In their experiments, the team first tried the intuitive approach of fine-tuning the cross-encoder on 253K purchase queries with 1.5M training pairs derived from implicit negatives (products shown but not purchased). This conventional approach produced minimal improvements in ranking metrics. However, when they pivoted to using LLM-graded labels—starting with a $2 pilot that beat the purchase-label version, then scaling to $25—the results dramatically improved. This finding challenges conventional wisdom about data quantity in machine learning and suggests that label quality, as determined by language models, may be a more critical factor than raw training data volume for ranking tasks.

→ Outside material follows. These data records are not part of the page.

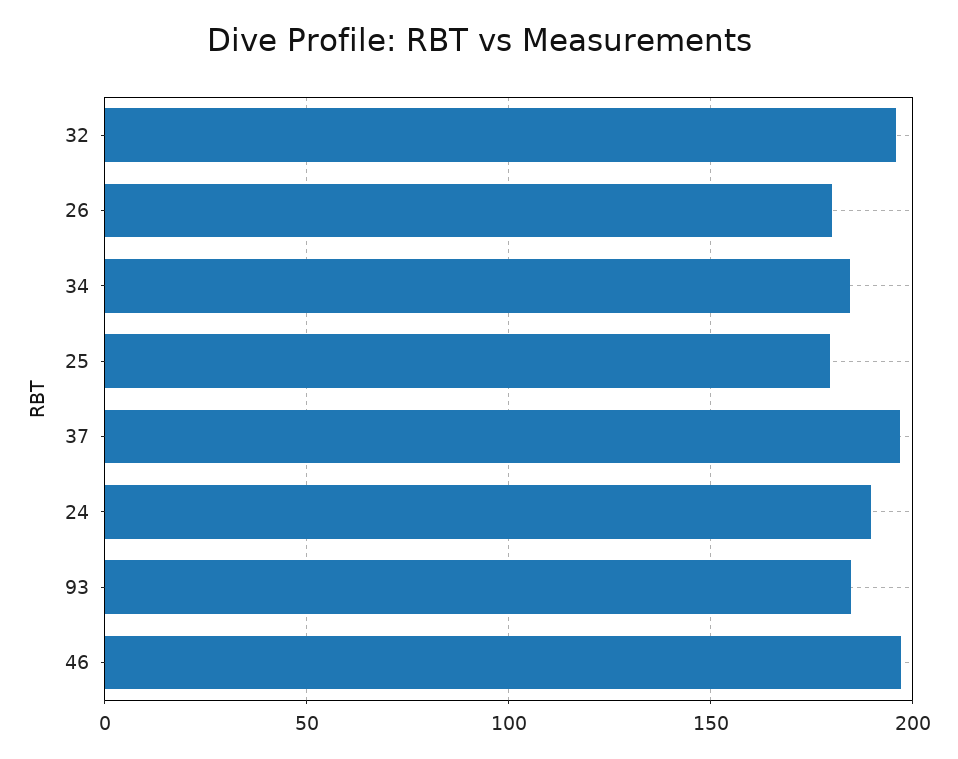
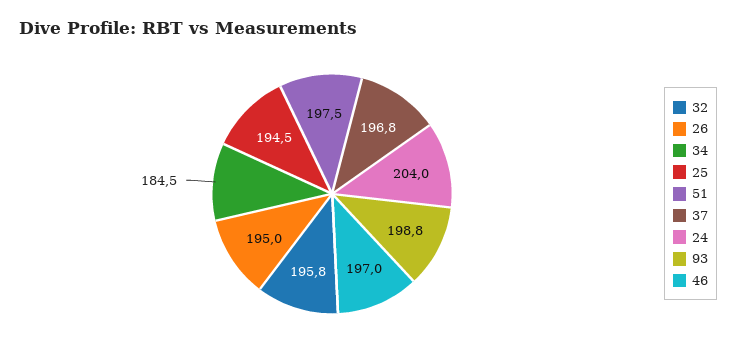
  {
    "32": 195.8,
-   "26": 180,
+   "26": 195,
    "34": 184.5,
-   "25": 180,
+   "25": 194.5,
    "37": 196.8,
-   "24": 190,
+   "24": 204,
-   "93": 185,
+   "93": 198.8,
-   "46": 197
+   "46": 197,
+   "51": 197.5
  }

- Off-the-shelf models trained on unrelated domains (web search) can provide substantial value, but domain-specific fine-tuning on high-quality labels yields marked improvements
- The research shifts focus from model architecture to data strategy as the primary lever for improving ranking performance in specialized domains
Editorial Opinion
This work challenges a common assumption in machine learning: that more data is always better. Hopit.ai's finding that $25 of carefully curated LLM-graded labels beats millions of implicit purchase labels suggests the field should reconsider how we approach labeling strategies. The shift toward LLM-generated labels as a cost-effective alternative to expensive human annotation or noisy implicit signals could have profound implications for companies building ranking systems, particularly in vertical domains like fashion where domain expertise is valuable but expensive.